Though an HMI can ultimately help in monitoring alarm systems, issues can manifest if parameters are not set. “A systems integrator building an HMI is often simply given a functional specification, and no key operational data for knowing which alarms are important and which are not,” adds Krajewski. “So, the integrator just turns on all the alarms and gives them equal status, leaving the development of a priority hierarchy for later.” In too many cases, the hierarchy is left for the operators to discover.
The missing component here is an alarm-management philosophy for establishing alarms and reacting to them appropriately. Although half of the respondents reported having such a philosophy, their responses suggest that this best practice may not be well entrenched. Only 34% say that employees follow it all of the time. While 52% say that the document is followed most of the time, 14% admit to following it only some of the time.
This laxity over creating and following an alarm philosophy may be, in part, a vestige of simpler days when there were fewer alarms to track. “When many systems were installed initially, the primary alarm response was a single alarm or warning indicator,” recounts Ramey Miller, HMI product manager at Siemens. “In turn, there was no need for a philosophy.” The complexity of today’s systems has changed things, however. “An alarm-management philosophy is now a necessity,” Miller adds.
Priorities for an orderly plan
Indeed, developing an alarm strategy should be the first step in any alarm-management program. It should come before the use of software to group alarms, prioritize them, and identify the bad actors. Starting with software can certainly deliver some quick wins, but it can take you only so far without a clear strategy, according to Vardy. “Use the software to deliver your plan, rather than letting the software drive the way that you think about alarm management,” he says, adding that the third step can be either alarm rationalization or boundary management. “Some would argue that rationalization should be next, but I think that the third step should really depend on the state of your alarm system,” says Vardy. “If you have a lot of alarms that are in a bit of a mess, then you’ve got to clean them up before you do the rationalization.
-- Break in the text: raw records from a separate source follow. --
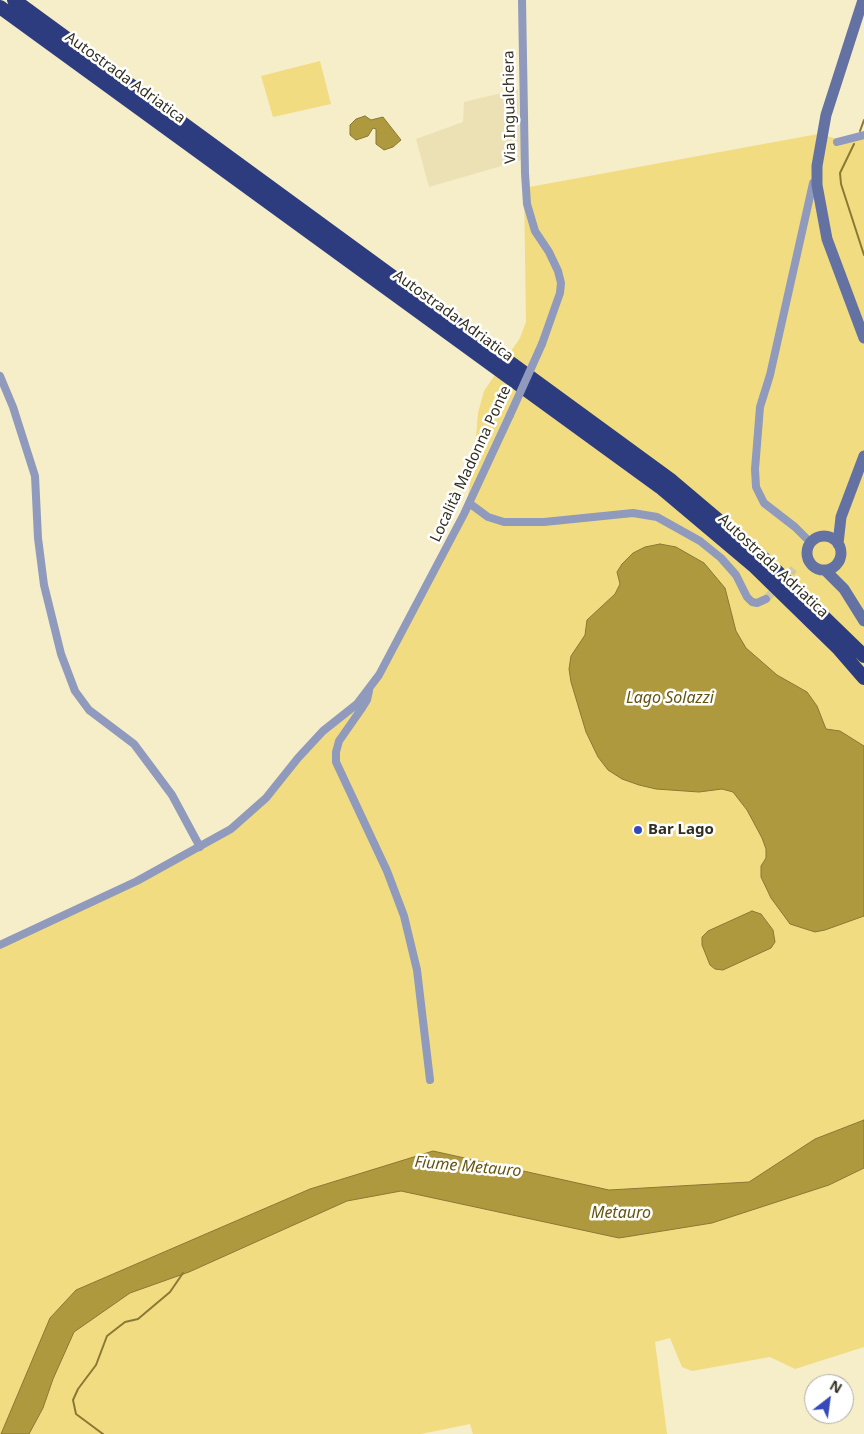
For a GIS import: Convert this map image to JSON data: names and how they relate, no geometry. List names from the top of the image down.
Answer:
{
  "streets": {
    "highway": ["Autostrada Adriatica"],
    "street": ["Via Ingualchiera", "Località Madonna Ponte"]
  },
  "crossings": [
    ["Via Ingualchiera", "Località Madonna Ponte"]
  ],
  "water": ["Lago Solazzi", "Fiume Metauro", "Metauro"],
  "places": ["Bar Lago"],
  "north": "top right"
}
Limit the alarms, and then do the rationalization on what’s left. There’s no point in rationalizing all those alarms.”
Half of the survey respondents admit that their companies have not implemented safeguards against control-system adjustments, which could cause a process to drift from its rationalized state. “Often, the time needed to do the rationalization work isn’t prioritized,” explains Rockwell’s Anthony. He recommends taking the necessary time because, once you discover that a process has drifted from a set point, the work to ensure that your product still meets quality-control specifications can be enormous.
Rationalization is linked to yet another best practice, namely operator involvement. After all, the operators are the ones who work with the system every day. “One objective for alarm rationalization is to reflect operator knowledge into the alarm database, knowledge such as possible root cause and corrective action,” says Tanaka.
Automation vendors also advocate for giving operators a role in developing the company’s alarm philosophy and specifying the software. “Today’s systems can have hundreds of physical sensors and many more logically programmed alarms,” says Miller. “The task of categorizing and prioritizing them is typically easier when development engineers, management, and operators all work together to creating the alarm philosophy.” Right now, about 55% of all respondents say that operators help with alarm management and system specification.
To keep alarm-management programs on track and to help users stay current on best practices, Vardy suggests lifecycle management as the fifth and final step. “It’s just a matter of making sure people don’t stray from the program.